Toxins can be inhaled, ingested by swallowing or licking, and can be absorbed by the skin, or the pads of the feet.

If small amounts are regularly ingested, it's possible for some toxins to build up in the system and slowly poison your Cocker.

Some poisons may be toxic only if swallowed and may not cause harm on contact with the skin; however, if your pet tries to clean himself by licking off the poison, he may well end up swallowing it and become sick.

If your Spaniel is prone to epileptic seizures he may be more sensitive to poisons than he would otherwise be.

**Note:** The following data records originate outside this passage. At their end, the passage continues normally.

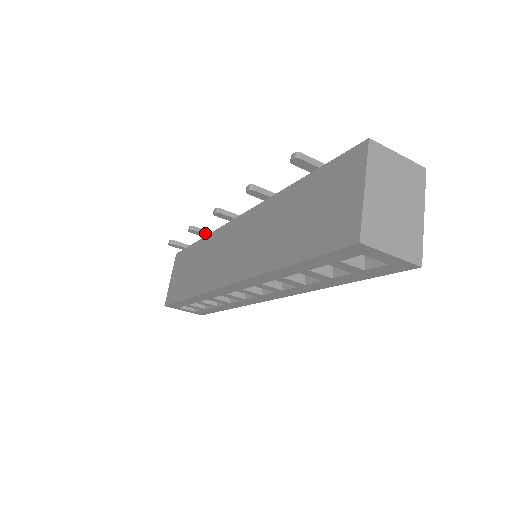
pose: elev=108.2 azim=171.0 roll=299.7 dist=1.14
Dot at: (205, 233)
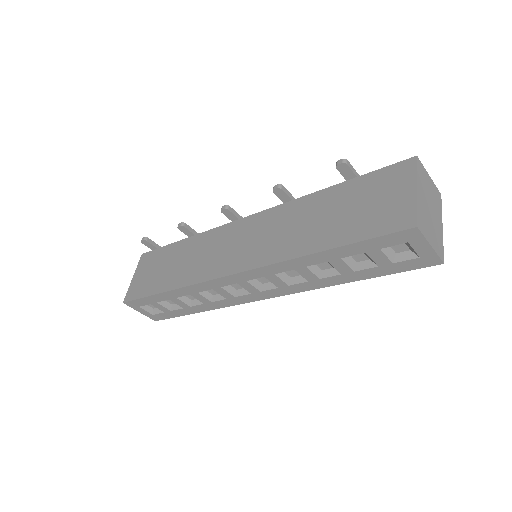
Dot at: (193, 233)
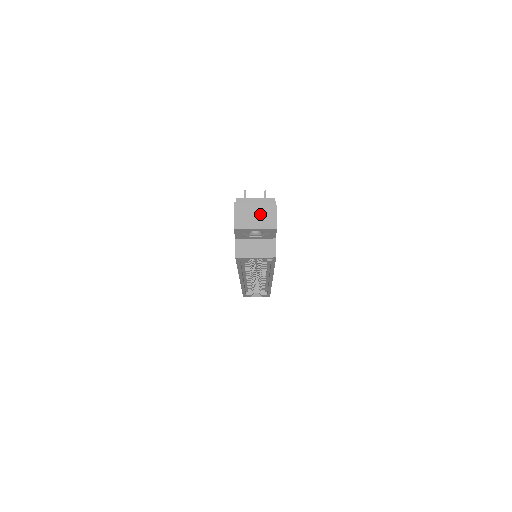
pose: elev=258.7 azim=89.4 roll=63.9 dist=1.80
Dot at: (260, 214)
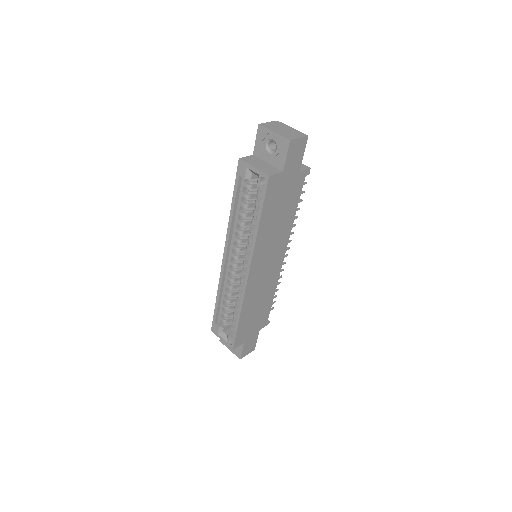
Dot at: (288, 131)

You can get more help from the pet poison helpline here.

Symptoms of Dog Poisoning

Although there are many different symptoms of dog poisoning, depending upon what's caused the poisoning, here are some of the more typical:

  • vomiting,
  • painful stomach,
  • nausea,
  • lack of appetite,
  • diarrhoea or black stool,
  • coughing,
  • exhaustion,
  • drooling,
  • excessive thirst,
  • collapse.

The intensity of the above symptoms will depend on what your dog ate and how much of it he managed to gobble up. The sooner you get your dog to the vets surgery, the better.

Dog Poisoning Summary

Dog poisoning can, and often does, happen all too easily; there will always be accidents waiting to happen. We can try to minimize these by taking a new look around your Cocker's environment.

Do you see any potential hazards or dangers of poisoning? Can he easily get into the rubbish bin where he might find rotten food? Are there any pill bottles lying around? Are all chemicals locked away or on a shelf out of reach?

If there's any risk to your pet, deal with it now. Above all, keep your dog safe!